Higher interest rates could slow the global economy and dampen crude demand. The Fed raised interest rates by a combined 500 basis points since it started increasing rates in March 2022.

It is widely expected to hold off on further increases to assess the effects of its monetary tightening on the economy.

“The disinflation process remains intact and that could mean the dollar’s days are numbered, which would provide some support for oil prices,” Mr Moya said.

The US Dollar Index – a measure of the value of the greenback against a weighted basket of major currencies – has fallen by about 1 per cent over the past week.

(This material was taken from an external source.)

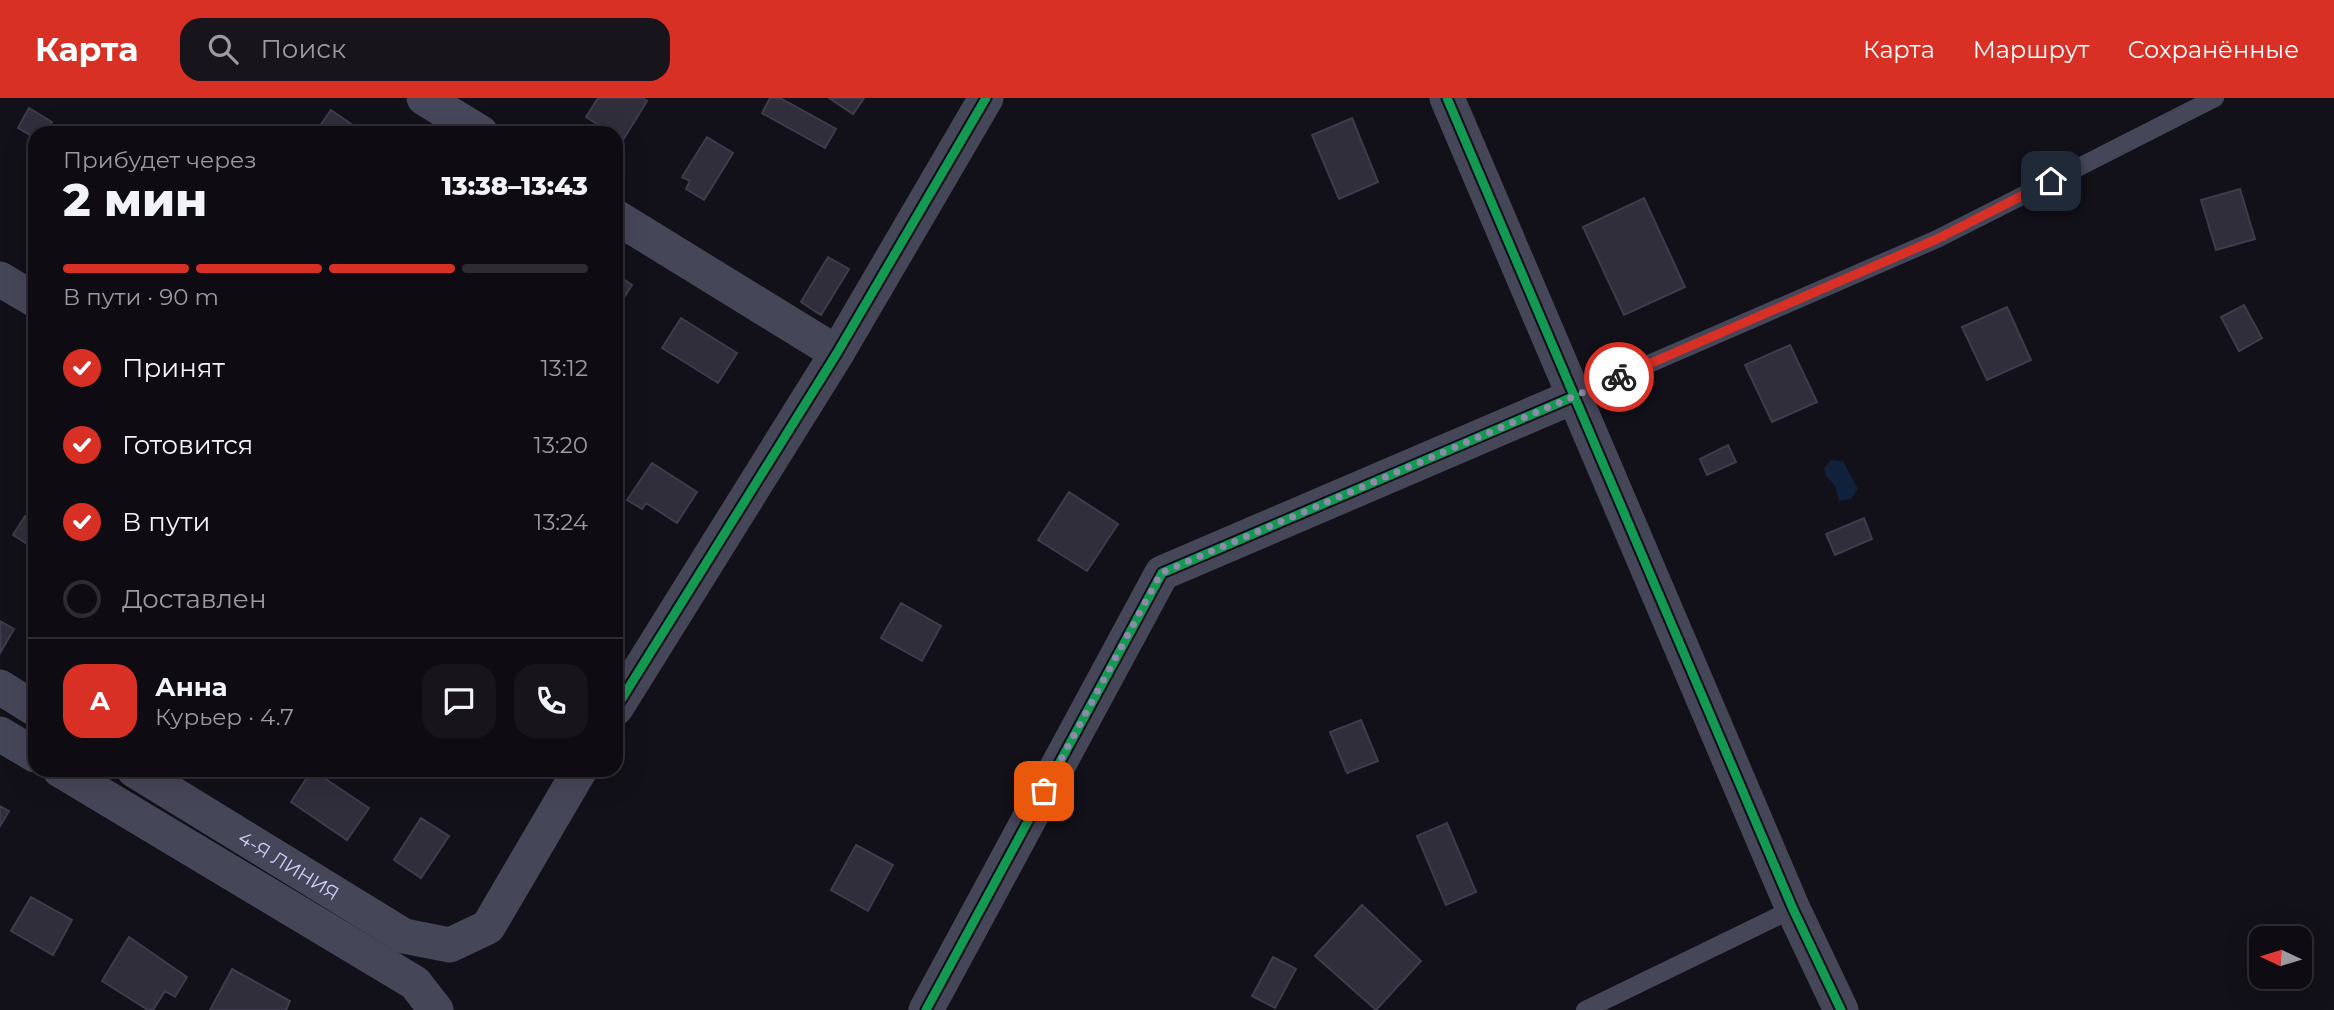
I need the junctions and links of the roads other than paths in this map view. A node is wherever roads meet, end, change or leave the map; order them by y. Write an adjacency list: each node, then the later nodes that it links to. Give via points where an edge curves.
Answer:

Futures also gained on a Bloomberg report that said the US plans to buy about 12 million barrels of oil this year as it begins to refill its emergency crude stockpile.

The figure includes 3 million barrels already scheduled for delivery in August and an additional 3 million barrels from a solicitation, Bloomberg reported, citing sources.

Meanwhile, US crude stocks, an indicator of fuel demand, rose by a million barrels last week, along with increases in petrol and distillate inventories, according to the American Petroleum Institute.

Opec has again raised its 2023 oil demand growth forecast for top crude importer China and said the recent economic slowdown in the country may persist until the middle of the year.

In its monthly market report, the group maintained its global oil demand growth forecast of 2.3 million barrels per day for this year.

“As it seems, China's growth momentum has decelerated in recent months following a robust initial rebound,” Opec said.

“China's post-reopening recovery is forecast to continue. Despite the recent slowdown in activities … key growth drivers could accelerate China's recovery in the second half of the year and beyond.”

A recovery in Asia's crude demand and Opec+ production cuts are expected to tighten crude supply in the second half of the year.